[[ Data records, beginning ]]

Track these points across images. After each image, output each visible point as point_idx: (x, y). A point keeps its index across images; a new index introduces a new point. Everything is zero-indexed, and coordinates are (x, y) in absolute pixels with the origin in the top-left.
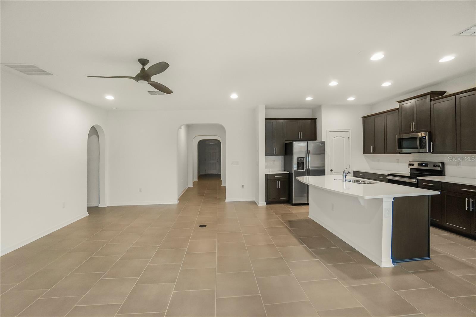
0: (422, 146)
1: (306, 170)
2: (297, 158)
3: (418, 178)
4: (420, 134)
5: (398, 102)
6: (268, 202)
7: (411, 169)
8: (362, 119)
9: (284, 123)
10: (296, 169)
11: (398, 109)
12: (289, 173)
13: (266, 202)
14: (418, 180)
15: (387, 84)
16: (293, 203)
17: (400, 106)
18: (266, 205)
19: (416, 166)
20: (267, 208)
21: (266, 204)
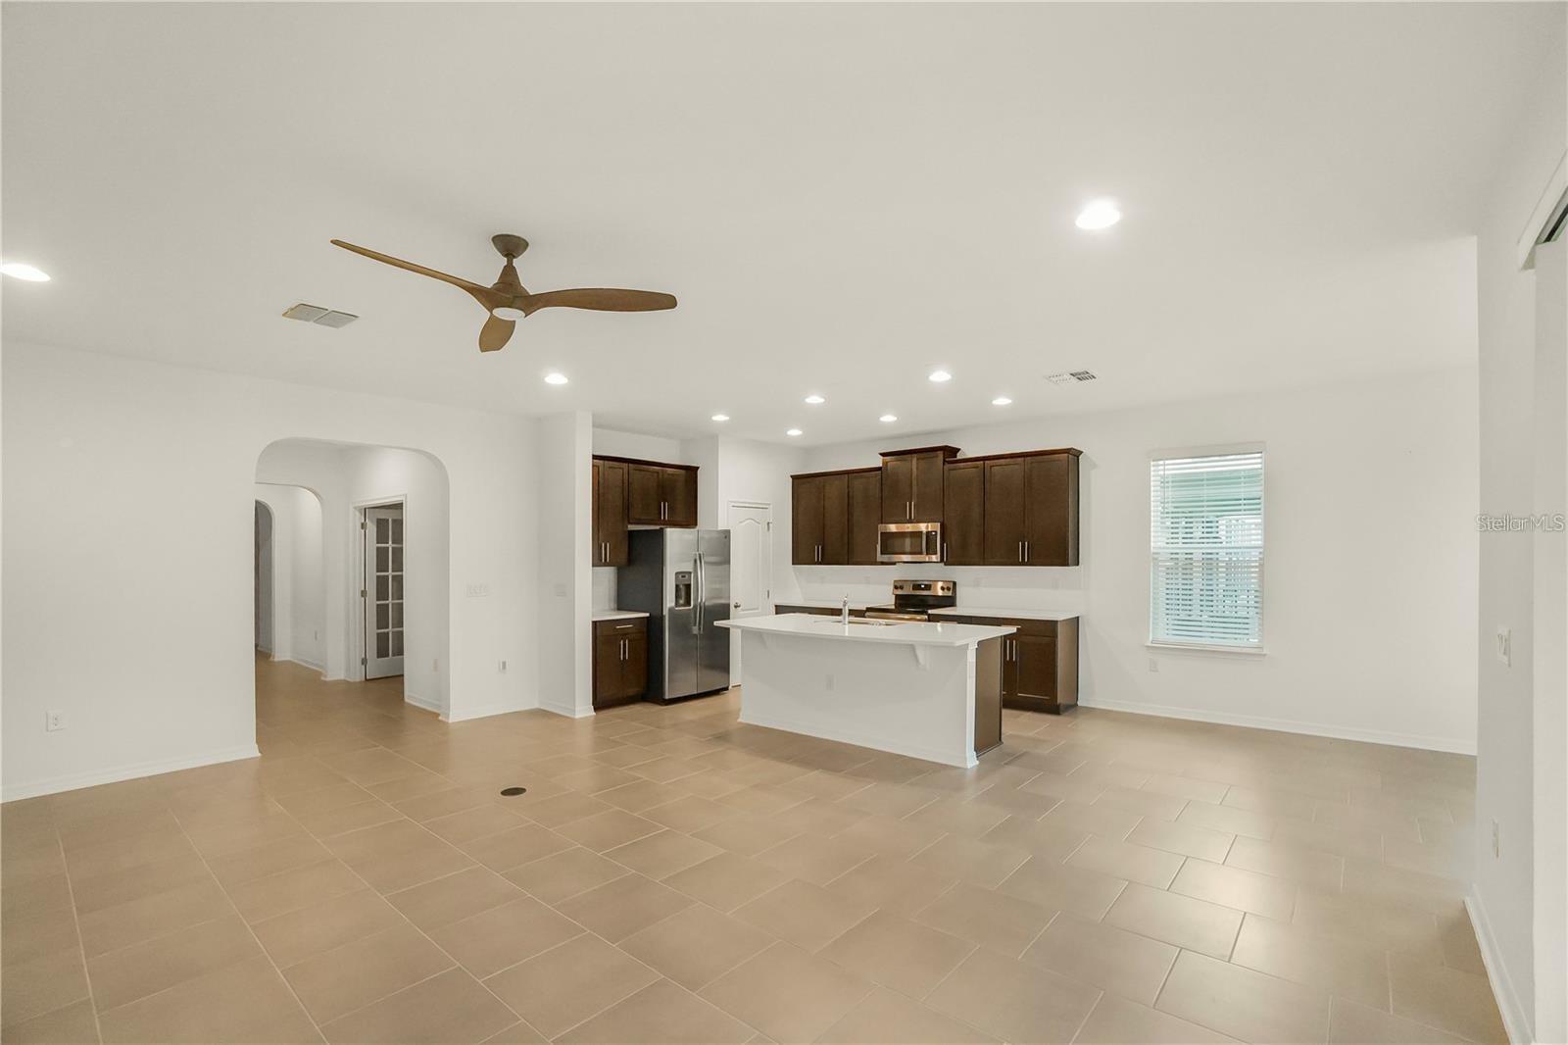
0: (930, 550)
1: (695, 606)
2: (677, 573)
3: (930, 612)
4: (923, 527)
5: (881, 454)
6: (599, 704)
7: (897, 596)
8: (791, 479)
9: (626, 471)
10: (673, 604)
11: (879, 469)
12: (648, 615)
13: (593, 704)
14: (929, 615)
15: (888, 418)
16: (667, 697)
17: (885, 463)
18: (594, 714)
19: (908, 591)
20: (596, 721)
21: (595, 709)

[[ Data records, end ]]

What is being asked
Keep the pictures out and repeat exactly the lines from the beginning of the data through the line that contains "8: (362, 119)", both ends included.

Your solution
Track these points across images. After each image, output each visible point as point_idx: (x, y). A point keeps its index across images; a new index introduces a new point. Everything is zero-indexed, and coordinates are (x, y) in absolute pixels with the origin in the top-left.
0: (422, 146)
1: (306, 170)
2: (297, 158)
3: (418, 178)
4: (420, 134)
5: (398, 102)
6: (268, 202)
7: (411, 169)
8: (362, 119)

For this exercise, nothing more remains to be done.